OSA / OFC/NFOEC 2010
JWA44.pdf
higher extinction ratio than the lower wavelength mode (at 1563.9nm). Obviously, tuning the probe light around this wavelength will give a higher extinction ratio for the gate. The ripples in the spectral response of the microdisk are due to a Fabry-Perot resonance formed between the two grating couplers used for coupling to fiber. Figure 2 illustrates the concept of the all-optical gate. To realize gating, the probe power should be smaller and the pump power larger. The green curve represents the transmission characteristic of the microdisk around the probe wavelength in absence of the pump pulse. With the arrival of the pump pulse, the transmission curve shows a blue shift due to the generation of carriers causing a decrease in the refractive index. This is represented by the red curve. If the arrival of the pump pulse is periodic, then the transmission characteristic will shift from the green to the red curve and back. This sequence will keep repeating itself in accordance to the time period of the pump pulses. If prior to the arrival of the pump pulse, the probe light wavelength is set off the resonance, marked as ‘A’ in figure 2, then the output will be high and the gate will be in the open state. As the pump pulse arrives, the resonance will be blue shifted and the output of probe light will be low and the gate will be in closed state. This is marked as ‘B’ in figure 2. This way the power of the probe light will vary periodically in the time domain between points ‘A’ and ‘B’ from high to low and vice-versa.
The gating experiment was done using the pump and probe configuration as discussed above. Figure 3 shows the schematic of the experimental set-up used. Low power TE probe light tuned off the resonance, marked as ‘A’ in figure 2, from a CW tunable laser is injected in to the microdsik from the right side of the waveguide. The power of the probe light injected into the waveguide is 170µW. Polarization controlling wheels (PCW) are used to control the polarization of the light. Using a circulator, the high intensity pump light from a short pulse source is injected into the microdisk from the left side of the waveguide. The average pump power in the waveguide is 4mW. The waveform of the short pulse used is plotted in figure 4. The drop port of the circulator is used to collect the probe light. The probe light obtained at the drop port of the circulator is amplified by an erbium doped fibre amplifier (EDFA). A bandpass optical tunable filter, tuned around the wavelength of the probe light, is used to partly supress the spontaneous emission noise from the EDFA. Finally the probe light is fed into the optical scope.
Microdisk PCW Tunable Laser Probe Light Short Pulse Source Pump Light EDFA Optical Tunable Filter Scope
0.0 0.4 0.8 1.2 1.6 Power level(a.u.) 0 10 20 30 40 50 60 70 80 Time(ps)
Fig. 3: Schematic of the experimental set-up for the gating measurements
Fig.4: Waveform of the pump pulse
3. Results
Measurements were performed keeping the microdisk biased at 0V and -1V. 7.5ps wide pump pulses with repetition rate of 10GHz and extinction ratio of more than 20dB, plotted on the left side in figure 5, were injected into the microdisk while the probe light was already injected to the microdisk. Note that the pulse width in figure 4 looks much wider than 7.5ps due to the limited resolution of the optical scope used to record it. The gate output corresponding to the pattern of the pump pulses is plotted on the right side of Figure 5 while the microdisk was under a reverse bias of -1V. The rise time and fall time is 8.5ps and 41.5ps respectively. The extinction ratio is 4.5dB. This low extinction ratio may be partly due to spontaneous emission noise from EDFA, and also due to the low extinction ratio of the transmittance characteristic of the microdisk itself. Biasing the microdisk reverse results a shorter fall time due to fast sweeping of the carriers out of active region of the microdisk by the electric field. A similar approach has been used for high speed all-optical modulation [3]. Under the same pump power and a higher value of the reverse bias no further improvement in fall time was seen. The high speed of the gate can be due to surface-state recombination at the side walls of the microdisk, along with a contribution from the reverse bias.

* * * *

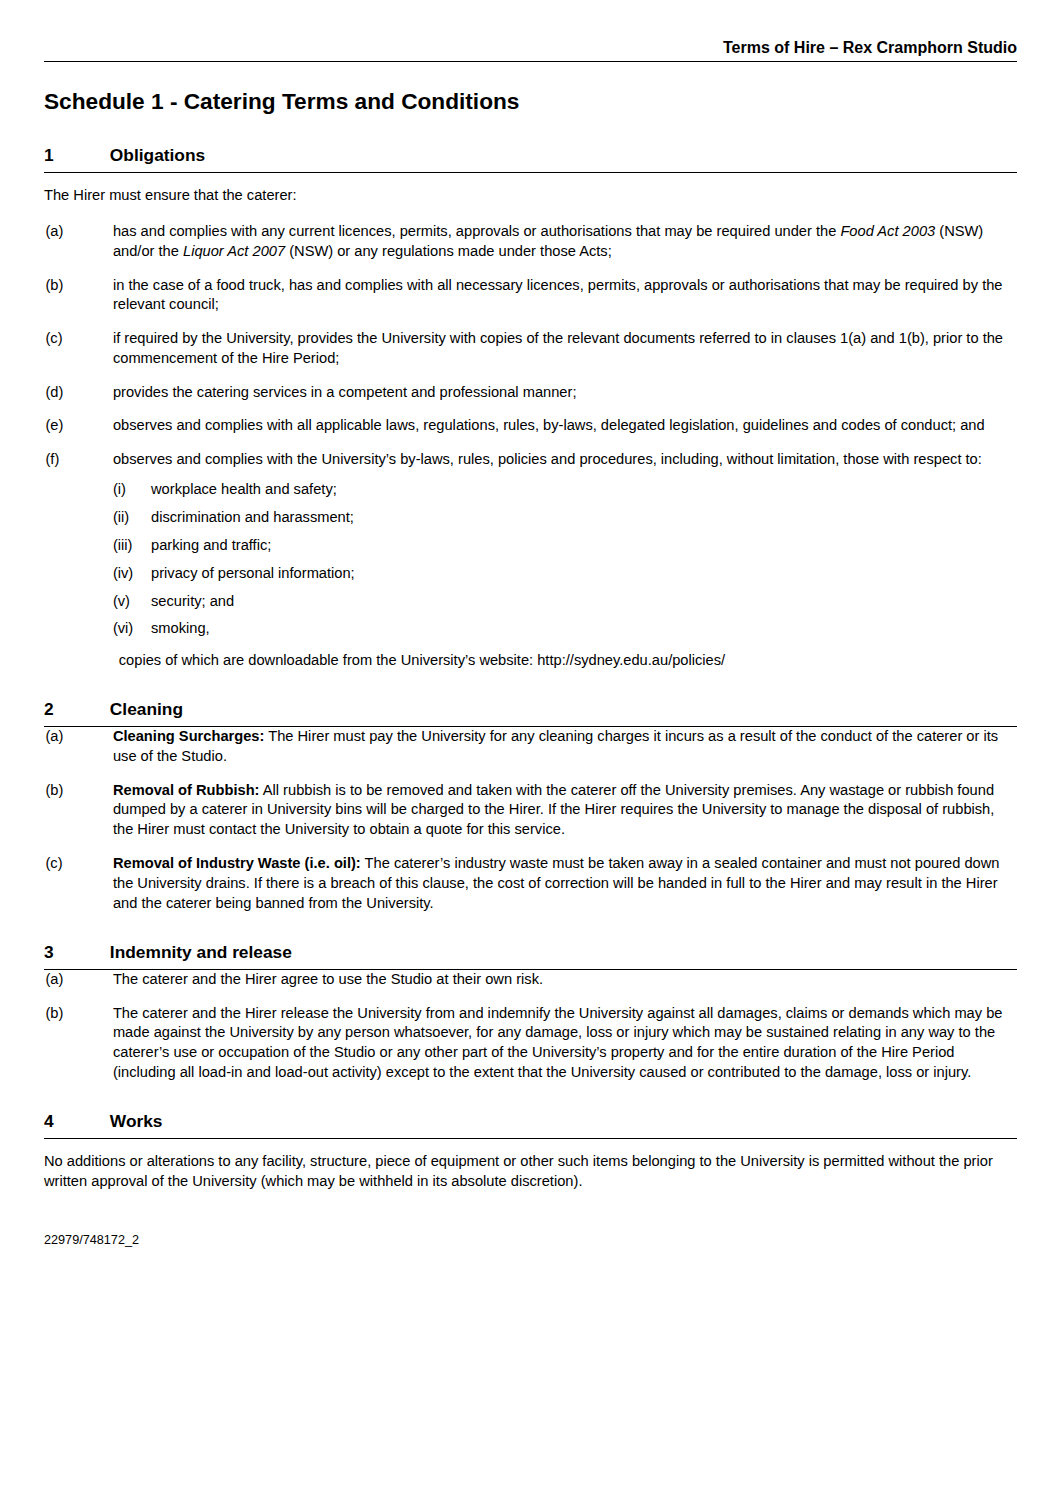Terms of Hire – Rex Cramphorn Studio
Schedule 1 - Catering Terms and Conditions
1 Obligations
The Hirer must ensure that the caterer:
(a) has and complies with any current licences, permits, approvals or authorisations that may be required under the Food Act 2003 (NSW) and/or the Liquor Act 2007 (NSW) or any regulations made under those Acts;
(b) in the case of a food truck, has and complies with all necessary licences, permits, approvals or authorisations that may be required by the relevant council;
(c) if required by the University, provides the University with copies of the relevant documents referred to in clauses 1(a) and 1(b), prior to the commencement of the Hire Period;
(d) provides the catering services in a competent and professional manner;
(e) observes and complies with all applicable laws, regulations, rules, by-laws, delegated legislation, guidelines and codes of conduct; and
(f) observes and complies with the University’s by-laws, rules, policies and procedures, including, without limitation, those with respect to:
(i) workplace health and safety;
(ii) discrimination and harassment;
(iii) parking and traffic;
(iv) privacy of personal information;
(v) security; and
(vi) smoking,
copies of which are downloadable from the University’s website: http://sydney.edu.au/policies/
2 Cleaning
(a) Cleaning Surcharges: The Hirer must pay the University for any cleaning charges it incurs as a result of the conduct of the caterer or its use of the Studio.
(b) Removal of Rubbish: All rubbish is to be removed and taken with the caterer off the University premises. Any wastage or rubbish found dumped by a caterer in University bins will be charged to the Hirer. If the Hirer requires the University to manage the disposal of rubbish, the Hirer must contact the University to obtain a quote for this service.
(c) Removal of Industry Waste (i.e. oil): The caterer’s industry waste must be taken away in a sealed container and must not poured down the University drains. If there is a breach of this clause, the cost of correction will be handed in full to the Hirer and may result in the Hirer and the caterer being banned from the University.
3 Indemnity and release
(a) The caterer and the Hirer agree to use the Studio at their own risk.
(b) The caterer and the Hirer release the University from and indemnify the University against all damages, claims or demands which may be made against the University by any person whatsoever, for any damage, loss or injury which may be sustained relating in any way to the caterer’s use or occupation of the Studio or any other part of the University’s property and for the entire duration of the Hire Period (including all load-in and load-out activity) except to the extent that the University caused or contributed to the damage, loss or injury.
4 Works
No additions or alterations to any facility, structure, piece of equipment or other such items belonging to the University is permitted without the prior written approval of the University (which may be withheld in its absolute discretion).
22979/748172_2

* * * *

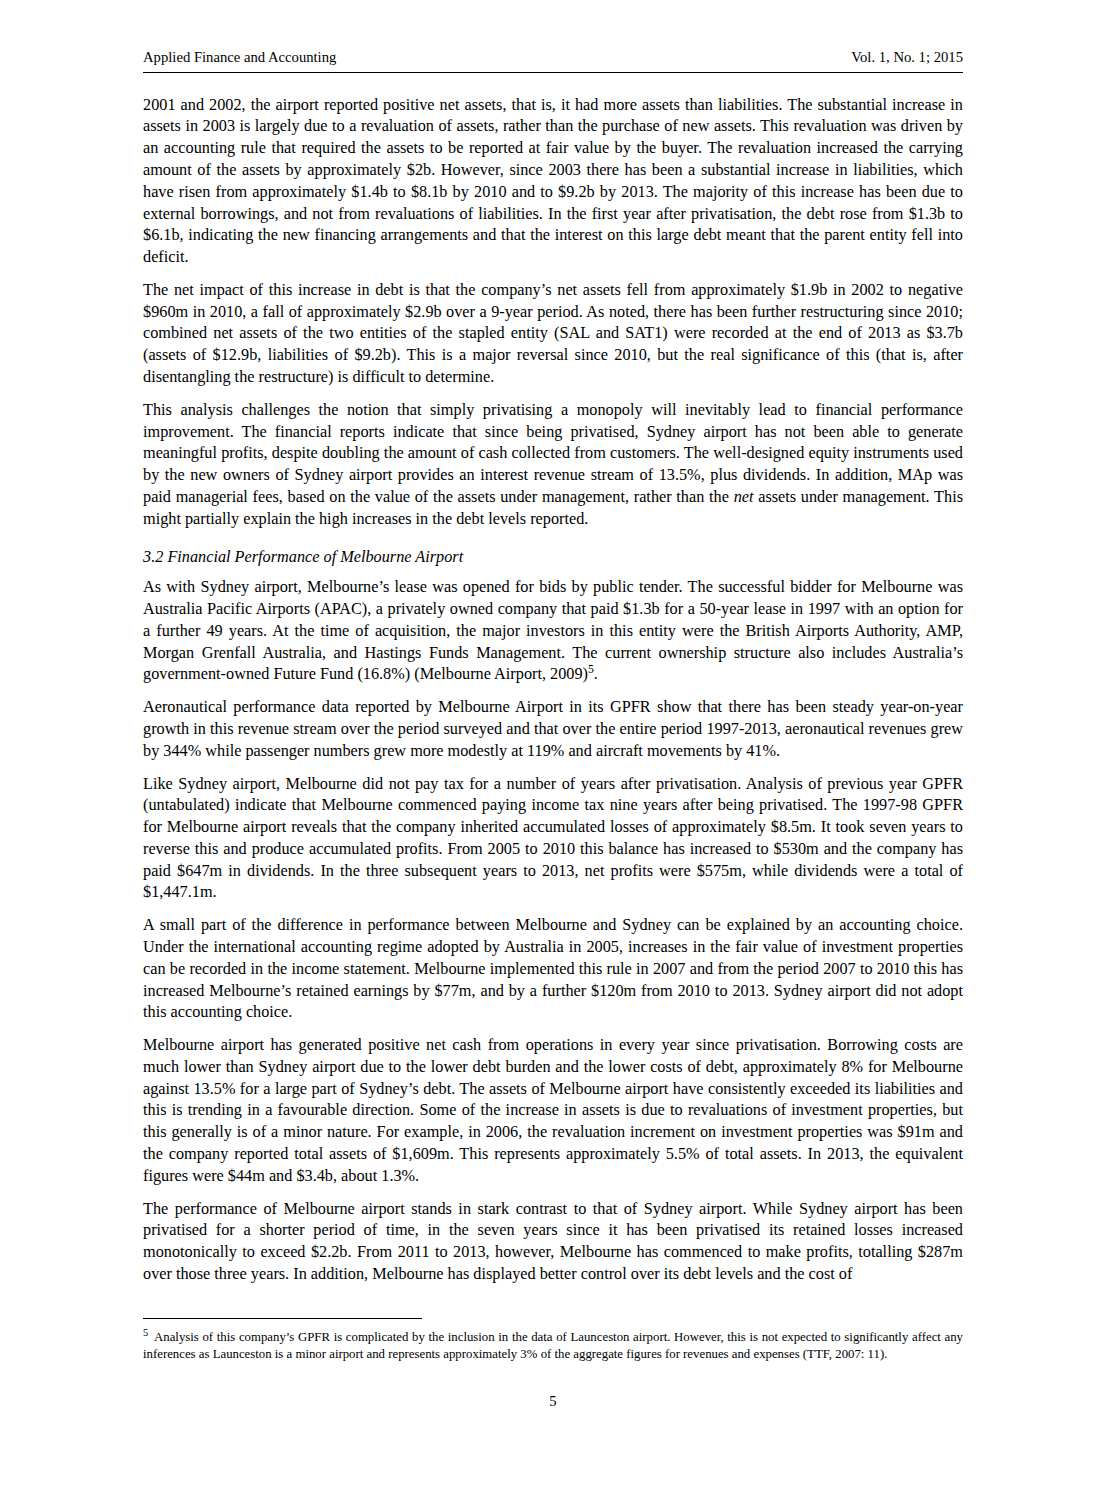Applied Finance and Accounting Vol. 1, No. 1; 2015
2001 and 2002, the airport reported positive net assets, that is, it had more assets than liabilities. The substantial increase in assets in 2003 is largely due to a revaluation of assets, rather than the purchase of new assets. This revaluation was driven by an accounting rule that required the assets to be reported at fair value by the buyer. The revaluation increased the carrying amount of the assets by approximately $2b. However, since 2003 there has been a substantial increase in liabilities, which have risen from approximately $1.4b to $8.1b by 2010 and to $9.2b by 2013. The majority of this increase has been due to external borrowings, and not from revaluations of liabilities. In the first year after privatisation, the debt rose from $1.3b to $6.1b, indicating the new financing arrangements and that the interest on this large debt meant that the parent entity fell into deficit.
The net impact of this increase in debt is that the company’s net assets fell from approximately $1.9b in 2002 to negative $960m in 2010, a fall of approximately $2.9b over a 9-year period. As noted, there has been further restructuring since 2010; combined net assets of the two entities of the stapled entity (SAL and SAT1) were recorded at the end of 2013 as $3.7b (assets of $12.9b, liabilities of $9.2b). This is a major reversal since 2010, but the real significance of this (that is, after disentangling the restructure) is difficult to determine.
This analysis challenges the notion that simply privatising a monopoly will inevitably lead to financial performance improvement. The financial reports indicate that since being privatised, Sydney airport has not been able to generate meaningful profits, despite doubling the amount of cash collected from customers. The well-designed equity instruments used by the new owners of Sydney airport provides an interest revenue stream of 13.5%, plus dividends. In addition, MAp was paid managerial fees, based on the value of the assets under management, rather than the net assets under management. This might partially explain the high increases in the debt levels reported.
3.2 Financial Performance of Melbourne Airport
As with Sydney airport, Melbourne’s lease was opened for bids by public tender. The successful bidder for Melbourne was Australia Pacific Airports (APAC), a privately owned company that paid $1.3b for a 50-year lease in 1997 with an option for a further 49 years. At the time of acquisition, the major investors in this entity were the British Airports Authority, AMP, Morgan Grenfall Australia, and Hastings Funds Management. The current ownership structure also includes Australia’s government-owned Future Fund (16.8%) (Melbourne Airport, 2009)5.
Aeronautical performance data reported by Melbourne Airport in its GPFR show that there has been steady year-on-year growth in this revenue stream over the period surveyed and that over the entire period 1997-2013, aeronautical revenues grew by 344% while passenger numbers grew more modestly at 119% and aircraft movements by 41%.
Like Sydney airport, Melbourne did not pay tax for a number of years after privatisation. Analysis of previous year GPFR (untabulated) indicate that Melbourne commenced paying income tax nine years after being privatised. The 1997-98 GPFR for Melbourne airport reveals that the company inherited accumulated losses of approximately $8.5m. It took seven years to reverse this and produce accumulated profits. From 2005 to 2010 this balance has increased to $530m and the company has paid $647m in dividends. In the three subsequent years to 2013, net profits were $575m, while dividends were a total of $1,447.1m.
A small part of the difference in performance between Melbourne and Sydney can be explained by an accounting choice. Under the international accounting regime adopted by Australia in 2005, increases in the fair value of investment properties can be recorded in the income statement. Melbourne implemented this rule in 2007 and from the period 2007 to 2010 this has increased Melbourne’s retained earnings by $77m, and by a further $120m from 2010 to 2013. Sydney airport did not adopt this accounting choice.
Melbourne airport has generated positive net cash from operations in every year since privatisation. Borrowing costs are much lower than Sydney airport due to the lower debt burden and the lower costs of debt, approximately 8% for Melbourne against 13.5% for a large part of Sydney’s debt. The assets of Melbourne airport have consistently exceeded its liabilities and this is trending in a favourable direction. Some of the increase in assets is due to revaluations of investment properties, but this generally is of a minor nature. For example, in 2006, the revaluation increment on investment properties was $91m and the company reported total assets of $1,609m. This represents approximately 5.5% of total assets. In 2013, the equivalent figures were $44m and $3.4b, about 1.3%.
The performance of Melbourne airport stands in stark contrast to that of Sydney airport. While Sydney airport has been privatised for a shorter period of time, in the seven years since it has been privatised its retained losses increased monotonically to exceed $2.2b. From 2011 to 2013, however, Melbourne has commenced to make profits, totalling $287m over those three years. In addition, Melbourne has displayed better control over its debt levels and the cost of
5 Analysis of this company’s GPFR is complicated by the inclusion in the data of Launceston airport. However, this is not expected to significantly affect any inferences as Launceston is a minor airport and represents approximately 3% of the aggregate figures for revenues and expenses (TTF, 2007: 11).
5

* * * *

Goal of the exercise => Return the lines above from the one with "Applied Finance and" through the one with "The net impact", verbatim and nothing else. Omit every picture.

Output of the exercise =>
Applied Finance and Accounting Vol. 1, No. 1; 2015
2001 and 2002, the airport reported positive net assets, that is, it had more assets than liabilities. The substantial increase in assets in 2003 is largely due to a revaluation of assets, rather than the purchase of new assets. This revaluation was driven by an accounting rule that required the assets to be reported at fair value by the buyer. The revaluation increased the carrying amount of the assets by approximately $2b. However, since 2003 there has been a substantial increase in liabilities, which have risen from approximately $1.4b to $8.1b by 2010 and to $9.2b by 2013. The majority of this increase has been due to external borrowings, and not from revaluations of liabilities. In the first year after privatisation, the debt rose from $1.3b to $6.1b, indicating the new financing arrangements and that the interest on this large debt meant that the parent entity fell into deficit.
The net impact of this increase in debt is that the company’s net assets fell from approximately $1.9b in 2002 to negative $960m in 2010, a fall of approximately $2.9b over a 9-year period. As noted, there has been further restructuring since 2010; combined net assets of the two entities of the stapled entity (SAL and SAT1) were recorded at the end of 2013 as $3.7b (assets of $12.9b, liabilities of $9.2b). This is a major reversal since 2010, but the real significance of this (that is, after disentangling the restructure) is difficult to determine.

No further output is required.